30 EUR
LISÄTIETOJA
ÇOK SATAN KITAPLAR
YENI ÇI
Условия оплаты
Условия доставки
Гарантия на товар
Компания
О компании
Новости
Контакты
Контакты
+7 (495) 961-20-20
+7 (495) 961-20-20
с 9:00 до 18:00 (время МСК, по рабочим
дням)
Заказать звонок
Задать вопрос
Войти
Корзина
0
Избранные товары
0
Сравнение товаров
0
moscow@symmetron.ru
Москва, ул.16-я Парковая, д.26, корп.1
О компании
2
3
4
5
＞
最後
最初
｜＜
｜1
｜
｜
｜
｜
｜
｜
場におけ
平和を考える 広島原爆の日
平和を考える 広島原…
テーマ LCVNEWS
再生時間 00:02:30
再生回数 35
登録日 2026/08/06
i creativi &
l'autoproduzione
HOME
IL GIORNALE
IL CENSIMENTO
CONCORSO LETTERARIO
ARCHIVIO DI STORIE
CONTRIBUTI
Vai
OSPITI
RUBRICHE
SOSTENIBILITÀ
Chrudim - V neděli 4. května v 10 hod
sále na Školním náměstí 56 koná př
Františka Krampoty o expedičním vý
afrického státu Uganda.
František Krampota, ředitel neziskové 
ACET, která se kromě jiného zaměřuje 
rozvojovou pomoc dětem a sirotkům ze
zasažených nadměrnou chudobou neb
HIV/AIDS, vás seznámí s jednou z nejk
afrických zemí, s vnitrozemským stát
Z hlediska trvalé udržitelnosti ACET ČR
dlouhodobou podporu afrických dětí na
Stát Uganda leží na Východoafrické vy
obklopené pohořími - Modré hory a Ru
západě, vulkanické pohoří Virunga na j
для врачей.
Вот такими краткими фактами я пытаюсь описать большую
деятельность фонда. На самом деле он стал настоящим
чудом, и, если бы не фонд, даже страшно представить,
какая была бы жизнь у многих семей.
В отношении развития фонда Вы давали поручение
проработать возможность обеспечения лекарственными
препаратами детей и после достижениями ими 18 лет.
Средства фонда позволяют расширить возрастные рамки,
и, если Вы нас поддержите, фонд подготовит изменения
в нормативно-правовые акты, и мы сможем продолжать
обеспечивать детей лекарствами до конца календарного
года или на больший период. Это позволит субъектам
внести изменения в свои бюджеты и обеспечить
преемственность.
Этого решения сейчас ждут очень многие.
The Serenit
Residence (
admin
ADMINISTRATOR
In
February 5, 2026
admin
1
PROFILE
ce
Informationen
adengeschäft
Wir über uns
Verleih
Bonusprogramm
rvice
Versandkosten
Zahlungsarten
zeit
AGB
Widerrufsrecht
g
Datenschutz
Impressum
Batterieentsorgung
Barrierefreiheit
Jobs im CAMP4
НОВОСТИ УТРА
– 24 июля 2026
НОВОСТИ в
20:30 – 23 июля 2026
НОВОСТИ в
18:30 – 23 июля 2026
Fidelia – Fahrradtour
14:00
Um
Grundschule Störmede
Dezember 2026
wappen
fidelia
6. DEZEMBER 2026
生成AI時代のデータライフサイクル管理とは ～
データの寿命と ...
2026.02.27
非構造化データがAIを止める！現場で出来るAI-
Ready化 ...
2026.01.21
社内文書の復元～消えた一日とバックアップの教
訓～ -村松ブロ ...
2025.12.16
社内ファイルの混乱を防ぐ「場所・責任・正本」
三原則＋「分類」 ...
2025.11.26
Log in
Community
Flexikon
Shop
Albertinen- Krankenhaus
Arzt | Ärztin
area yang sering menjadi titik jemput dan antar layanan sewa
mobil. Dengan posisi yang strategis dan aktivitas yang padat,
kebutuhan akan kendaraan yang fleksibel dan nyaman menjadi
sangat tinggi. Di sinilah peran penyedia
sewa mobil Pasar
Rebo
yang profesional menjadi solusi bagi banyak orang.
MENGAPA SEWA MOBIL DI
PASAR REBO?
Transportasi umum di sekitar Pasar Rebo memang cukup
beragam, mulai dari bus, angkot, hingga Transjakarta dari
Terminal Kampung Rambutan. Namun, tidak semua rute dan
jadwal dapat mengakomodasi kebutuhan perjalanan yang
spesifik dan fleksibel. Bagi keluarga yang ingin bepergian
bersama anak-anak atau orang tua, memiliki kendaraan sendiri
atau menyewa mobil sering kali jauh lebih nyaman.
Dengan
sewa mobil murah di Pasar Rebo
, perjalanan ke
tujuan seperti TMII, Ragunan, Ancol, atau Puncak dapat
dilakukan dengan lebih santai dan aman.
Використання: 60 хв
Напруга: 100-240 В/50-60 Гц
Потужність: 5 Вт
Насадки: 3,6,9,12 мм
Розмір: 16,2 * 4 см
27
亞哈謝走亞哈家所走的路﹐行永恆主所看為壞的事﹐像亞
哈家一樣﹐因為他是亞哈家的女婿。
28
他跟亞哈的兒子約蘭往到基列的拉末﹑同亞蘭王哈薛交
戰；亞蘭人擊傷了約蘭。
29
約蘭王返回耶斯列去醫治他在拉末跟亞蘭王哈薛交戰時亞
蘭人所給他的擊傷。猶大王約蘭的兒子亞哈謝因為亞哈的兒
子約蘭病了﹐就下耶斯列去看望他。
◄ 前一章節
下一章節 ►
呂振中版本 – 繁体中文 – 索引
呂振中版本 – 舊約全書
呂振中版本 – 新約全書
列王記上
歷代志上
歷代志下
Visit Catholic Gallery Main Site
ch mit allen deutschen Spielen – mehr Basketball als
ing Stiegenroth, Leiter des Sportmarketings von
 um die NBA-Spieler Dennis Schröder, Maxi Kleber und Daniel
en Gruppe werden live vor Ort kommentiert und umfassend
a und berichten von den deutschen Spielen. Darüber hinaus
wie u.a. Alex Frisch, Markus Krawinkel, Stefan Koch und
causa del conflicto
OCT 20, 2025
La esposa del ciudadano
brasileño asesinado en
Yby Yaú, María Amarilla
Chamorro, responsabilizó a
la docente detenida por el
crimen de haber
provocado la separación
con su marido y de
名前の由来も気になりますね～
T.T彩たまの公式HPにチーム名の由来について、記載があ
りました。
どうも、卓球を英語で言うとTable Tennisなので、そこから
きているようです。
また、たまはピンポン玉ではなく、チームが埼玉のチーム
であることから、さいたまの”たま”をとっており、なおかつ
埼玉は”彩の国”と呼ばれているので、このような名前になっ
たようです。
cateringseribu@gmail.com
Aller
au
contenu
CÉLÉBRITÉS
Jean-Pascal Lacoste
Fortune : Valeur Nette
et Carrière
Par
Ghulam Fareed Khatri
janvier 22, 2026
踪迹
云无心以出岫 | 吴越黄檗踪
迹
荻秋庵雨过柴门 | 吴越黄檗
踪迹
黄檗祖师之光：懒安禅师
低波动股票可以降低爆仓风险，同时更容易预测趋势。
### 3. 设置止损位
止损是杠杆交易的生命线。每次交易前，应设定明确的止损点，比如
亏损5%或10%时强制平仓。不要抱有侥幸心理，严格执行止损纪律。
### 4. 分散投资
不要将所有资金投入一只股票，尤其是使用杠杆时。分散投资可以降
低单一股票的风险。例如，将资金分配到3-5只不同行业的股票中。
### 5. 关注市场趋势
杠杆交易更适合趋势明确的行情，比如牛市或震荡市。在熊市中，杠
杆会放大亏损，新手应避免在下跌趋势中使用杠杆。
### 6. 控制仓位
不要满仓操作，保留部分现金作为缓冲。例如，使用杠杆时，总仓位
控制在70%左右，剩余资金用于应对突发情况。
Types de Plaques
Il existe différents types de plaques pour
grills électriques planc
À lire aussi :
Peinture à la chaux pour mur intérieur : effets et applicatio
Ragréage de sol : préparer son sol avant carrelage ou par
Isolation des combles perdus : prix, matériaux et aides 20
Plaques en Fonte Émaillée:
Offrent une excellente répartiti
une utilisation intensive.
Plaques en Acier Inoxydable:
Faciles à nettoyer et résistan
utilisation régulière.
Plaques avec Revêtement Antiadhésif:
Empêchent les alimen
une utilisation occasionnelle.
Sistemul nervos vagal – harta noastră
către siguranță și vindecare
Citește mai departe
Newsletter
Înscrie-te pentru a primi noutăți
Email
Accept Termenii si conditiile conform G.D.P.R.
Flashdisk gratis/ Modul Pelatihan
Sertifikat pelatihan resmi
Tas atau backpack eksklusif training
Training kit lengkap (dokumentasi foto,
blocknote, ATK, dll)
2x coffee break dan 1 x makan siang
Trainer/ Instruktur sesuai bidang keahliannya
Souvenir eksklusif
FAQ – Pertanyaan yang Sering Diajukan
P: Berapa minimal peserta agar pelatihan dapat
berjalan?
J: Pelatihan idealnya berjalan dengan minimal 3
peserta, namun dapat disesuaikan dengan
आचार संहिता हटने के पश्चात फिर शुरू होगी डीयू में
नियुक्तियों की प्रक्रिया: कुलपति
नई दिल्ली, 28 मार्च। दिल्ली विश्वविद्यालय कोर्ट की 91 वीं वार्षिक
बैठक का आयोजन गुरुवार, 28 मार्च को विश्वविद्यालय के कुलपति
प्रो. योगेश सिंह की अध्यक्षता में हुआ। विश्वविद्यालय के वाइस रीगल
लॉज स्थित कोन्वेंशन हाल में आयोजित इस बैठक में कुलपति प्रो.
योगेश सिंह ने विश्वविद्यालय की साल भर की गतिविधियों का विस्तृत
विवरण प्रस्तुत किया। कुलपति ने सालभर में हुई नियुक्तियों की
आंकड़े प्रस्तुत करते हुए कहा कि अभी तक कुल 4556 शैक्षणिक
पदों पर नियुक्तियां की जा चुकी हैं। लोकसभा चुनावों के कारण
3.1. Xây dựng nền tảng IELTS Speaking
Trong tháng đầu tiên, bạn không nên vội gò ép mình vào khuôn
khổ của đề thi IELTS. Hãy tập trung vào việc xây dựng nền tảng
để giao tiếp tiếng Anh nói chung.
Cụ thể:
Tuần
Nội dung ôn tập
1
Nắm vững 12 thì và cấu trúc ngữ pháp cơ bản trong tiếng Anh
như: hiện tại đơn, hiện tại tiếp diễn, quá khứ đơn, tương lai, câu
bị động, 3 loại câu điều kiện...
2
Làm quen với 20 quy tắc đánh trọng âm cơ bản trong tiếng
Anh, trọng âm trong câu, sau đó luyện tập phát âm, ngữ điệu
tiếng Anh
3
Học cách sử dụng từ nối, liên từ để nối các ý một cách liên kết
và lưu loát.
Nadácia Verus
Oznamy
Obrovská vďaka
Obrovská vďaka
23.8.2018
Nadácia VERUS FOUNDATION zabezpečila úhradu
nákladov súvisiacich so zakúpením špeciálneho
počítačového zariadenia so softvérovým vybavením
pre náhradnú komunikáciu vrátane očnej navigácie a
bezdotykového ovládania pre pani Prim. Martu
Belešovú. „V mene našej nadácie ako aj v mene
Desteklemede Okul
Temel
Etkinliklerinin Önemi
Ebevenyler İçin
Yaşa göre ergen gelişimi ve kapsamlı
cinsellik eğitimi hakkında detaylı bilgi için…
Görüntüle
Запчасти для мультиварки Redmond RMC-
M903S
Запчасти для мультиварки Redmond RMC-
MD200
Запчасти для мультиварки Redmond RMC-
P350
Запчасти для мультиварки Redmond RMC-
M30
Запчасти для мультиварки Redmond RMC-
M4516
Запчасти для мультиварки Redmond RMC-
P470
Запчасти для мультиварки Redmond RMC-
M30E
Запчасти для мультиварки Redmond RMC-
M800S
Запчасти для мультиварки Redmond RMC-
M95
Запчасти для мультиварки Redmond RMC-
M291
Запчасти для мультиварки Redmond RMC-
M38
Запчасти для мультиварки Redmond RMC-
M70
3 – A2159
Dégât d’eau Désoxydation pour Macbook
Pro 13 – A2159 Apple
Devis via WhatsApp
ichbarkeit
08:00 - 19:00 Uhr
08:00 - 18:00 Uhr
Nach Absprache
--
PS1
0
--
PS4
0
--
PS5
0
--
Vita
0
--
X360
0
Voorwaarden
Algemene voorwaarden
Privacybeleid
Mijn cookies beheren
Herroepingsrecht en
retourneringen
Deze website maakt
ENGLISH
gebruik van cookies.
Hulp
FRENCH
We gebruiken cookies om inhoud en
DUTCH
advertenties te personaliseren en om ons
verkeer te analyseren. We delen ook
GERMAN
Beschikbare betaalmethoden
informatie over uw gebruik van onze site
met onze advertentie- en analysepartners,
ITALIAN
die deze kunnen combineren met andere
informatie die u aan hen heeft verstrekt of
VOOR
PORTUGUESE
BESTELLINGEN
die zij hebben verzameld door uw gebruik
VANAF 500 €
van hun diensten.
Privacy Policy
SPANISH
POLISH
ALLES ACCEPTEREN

-.-.-

- [ABOUT THIS EXERCISE]: Print, from the entries above, the line with "Mijn cookies beheren", the line with "van hun diensten." and all lines between them, exactly and with nothing else.

- [EXPECTED ANSWER]:
Mijn cookies beheren
Herroepingsrecht en
retourneringen
Deze website maakt
ENGLISH
gebruik van cookies.
Hulp
FRENCH
We gebruiken cookies om inhoud en
DUTCH
advertenties te personaliseren en om ons
verkeer te analyseren. We delen ook
GERMAN
Beschikbare betaalmethoden
informatie over uw gebruik van onze site
met onze advertentie- en analysepartners,
ITALIAN
die deze kunnen combineren met andere
informatie die u aan hen heeft verstrekt of
VOOR
PORTUGUESE
BESTELLINGEN
die zij hebben verzameld door uw gebruik
VANAF 500 €
van hun diensten.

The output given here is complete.